**Stored data entries**

╔══

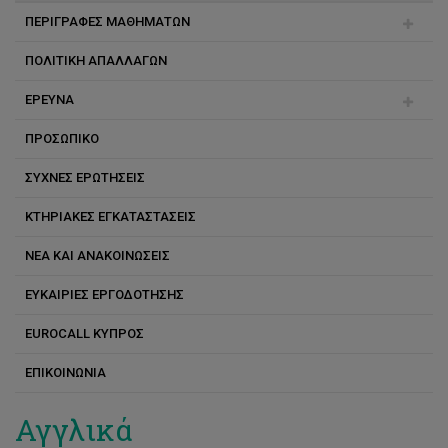
ΠΕΡΙΓΡΑΦΕΣ ΜΑΘΗΜΑΤΩΝ
ΠΟΛΙΤΙΚΗ ΑΠΑΛΛΑΓΩΝ
Αγγλικά
ΕΡΕΥΝΑ
Ελληνικά
ΠΡΟΣΩΠΙΚΟ
Γαλλικά
Ερευνητικά προγράμματα
ΣΥΧΝΕΣ ΕΡΩΤΗΣΕΙΣ
Γερμανικά
Δημοσιεύσεις
Τζακ Burston
KΤΗΡΙΑΚΕΣ ΕΓΚΑΤΑΣΤΑΣΕΙΣ
Ισπανικά
Μonique Burston
ΝΕΑ ΚΑΙ ΑΝΑΚΟΙΝΩΣΕΙΣ
Ιταλικά
Άννα Νικολάου
ΕΥΚΑΙΡΙΕΣ ΕΡΓΟΔΟΤΗΣΗΣ
Ρωσικά
Έλενα Παπά
EUROCALL ΚΥΠΡΟΣ
Κινέζικα
Έλενα Χαριλάου
ΕΠΙΚΟΙΝΩΝΙΑ
Έλις Κακουλλή Κωνσταντίνου
Αγγλικά
Ανδρούλλα Αθανασίου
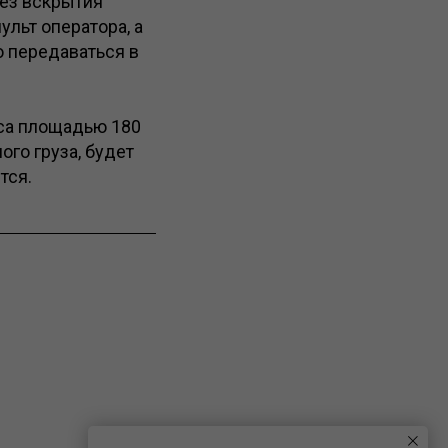
без вскрытия
ульт оператора, а
 передаваться в
са площадью 180
ого груза, будет
тся.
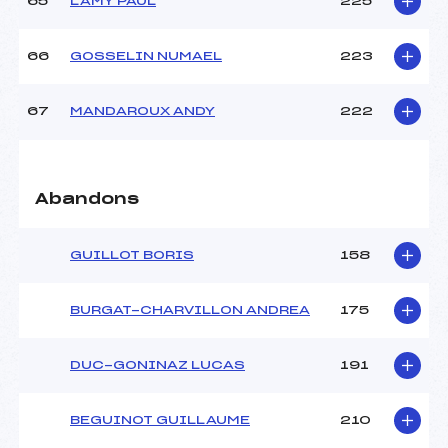
65
LAMY PAUL
225
66
GOSSELIN NUMAEL
223
67
MANDAROUX ANDY
222
Abandons
GUILLOT BORIS
158
BURGAT-CHARVILLON ANDREA
175
DUC-GONINAZ LUCAS
191
BEGUINOT GUILLAUME
210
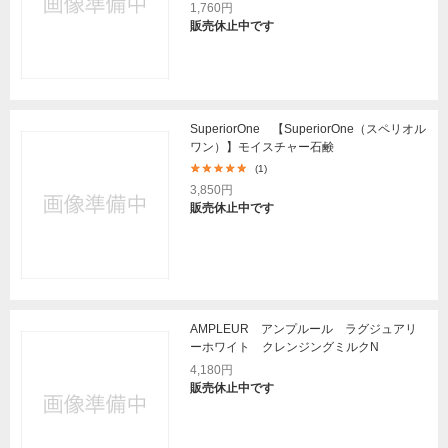
1,760円
販売休止中です
SuperiorOne 【SuperiorOne（スペリオル
ワン）】モイスチャー石鹸
(1)
3,850円
販売休止中です
AMPLEUR アンプルール ラグジュアリ
ーホワイト クレンジングミルクN
4,180円
販売休止中です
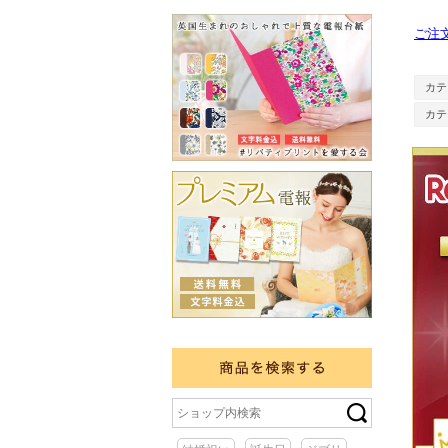
ご注
カテ
カテ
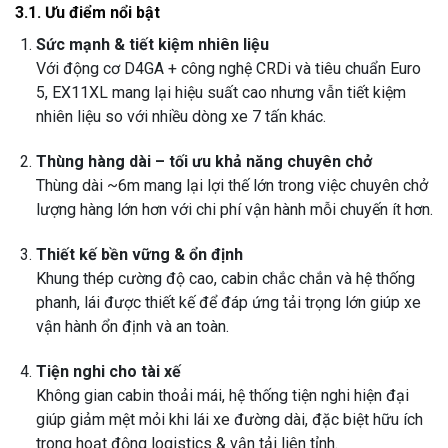
3.1. Ưu điểm nổi bật
Sức mạnh & tiết kiệm nhiên liệu
Với động cơ D4GA + công nghệ CRDi và tiêu chuẩn Euro
5, EX11XL mang lại hiệu suất cao nhưng vẫn tiết kiệm
nhiên liệu so với nhiều dòng xe 7 tấn khác.
Thùng hàng dài – tối ưu khả năng chuyên chở
Thùng dài ~6m mang lại lợi thế lớn trong việc chuyên chở
lượng hàng lớn hơn với chi phí vận hành mỗi chuyến ít hơn.
Thiết kế bền vững & ổn định
Khung thép cường độ cao, cabin chắc chắn và hệ thống
phanh, lái được thiết kế để đáp ứng tải trọng lớn giúp xe
vận hành ổn định và an toàn.
Tiện nghi cho tài xế
Không gian cabin thoải mái, hệ thống tiện nghi hiện đại
giúp giảm mệt mỏi khi lái xe đường dài, đặc biệt hữu ích
trong hoạt động logistics & vận tải liên tỉnh.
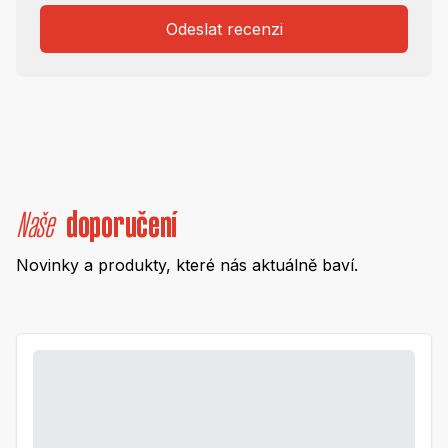
Odeslat recenzi
Naše
doporučení
Novinky a produkty, které nás aktuálně baví.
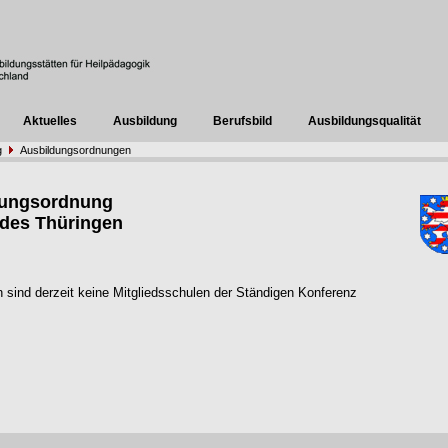
Aktuelles
Ausbildung
Berufsbild
Ausbildungsqualität
g
Ausbildungsordnungen
dungsordnung
des Thüringen
n sind derzeit keine Mitgliedsschulen der Ständigen Konferenz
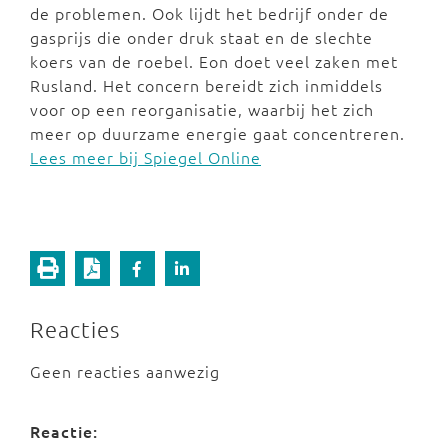
de problemen. Ook lijdt het bedrijf onder de
gasprijs die onder druk staat en de slechte
koers van de roebel. Eon doet veel zaken met
Rusland. Het concern bereidt zich inmiddels
voor op een reorganisatie, waarbij het zich
meer op duurzame energie gaat concentreren.
Lees meer bij Spiegel Online
Reacties
Geen reacties aanwezig
Reactie:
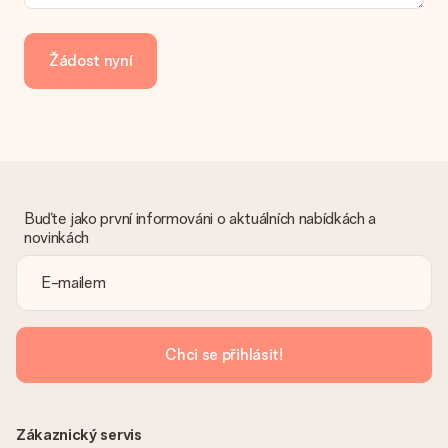
Jak mohu zaplatit objednávku?
Nabízíme následující způsoby platby: iDeal, Paypal, kreditní
kartu, fakturu přes Klarna nebo ruční převod. V případě ručního
Žádost nyní
převodu platby prosím vezměte v úvahu dodací lhůtu 3 dny
navíc.
Dostal dar
Co když ten dar není zcela podle mých představ?
Litujeme, že váš dar není podle vašich představ. Obraťte se
prosím na náš zákaznický servis, který vám rád pomůže najít
vhodné řešení.
Buďte jako první informováni o aktuálních nabídkách a
novinkách
Je faktura odeslána spolu s objednávkou?
S objednávkou není odeslána žádná faktura. Fakturu obdržíte
vždy v potvrzovacím e-mailu a vždy ji najdete ve svém účtu
MySurprise. To znamená, že můžete dar doručit přímo
příjemci, což je opravdovým překvapením!
Chci se přihlásit!
Zákaznický servis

╚══

**How to complete this task**
Only the lines from the start of the records to the one containing "са площадью 180" should be repeated, exactly and with both ends kept; drop any pictures.

**Solution for this exercise**
ΠΕΡΙΓΡΑΦΕΣ ΜΑΘΗΜΑΤΩΝ
ΠΟΛΙΤΙΚΗ ΑΠΑΛΛΑΓΩΝ
Αγγλικά
ΕΡΕΥΝΑ
Ελληνικά
ΠΡΟΣΩΠΙΚΟ
Γαλλικά
Ερευνητικά προγράμματα
ΣΥΧΝΕΣ ΕΡΩΤΗΣΕΙΣ
Γερμανικά
Δημοσιεύσεις
Τζακ Burston
KΤΗΡΙΑΚΕΣ ΕΓΚΑΤΑΣΤΑΣΕΙΣ
Ισπανικά
Μonique Burston
ΝΕΑ ΚΑΙ ΑΝΑΚΟΙΝΩΣΕΙΣ
Ιταλικά
Άννα Νικολάου
ΕΥΚΑΙΡΙΕΣ ΕΡΓΟΔΟΤΗΣΗΣ
Ρωσικά
Έλενα Παπά
EUROCALL ΚΥΠΡΟΣ
Κινέζικα
Έλενα Χαριλάου
ΕΠΙΚΟΙΝΩΝΙΑ
Έλις Κακουλλή Κωνσταντίνου
Αγγλικά
Ανδρούλλα Αθανασίου
без вскрытия
ульт оператора, а
 передаваться в
са площадью 180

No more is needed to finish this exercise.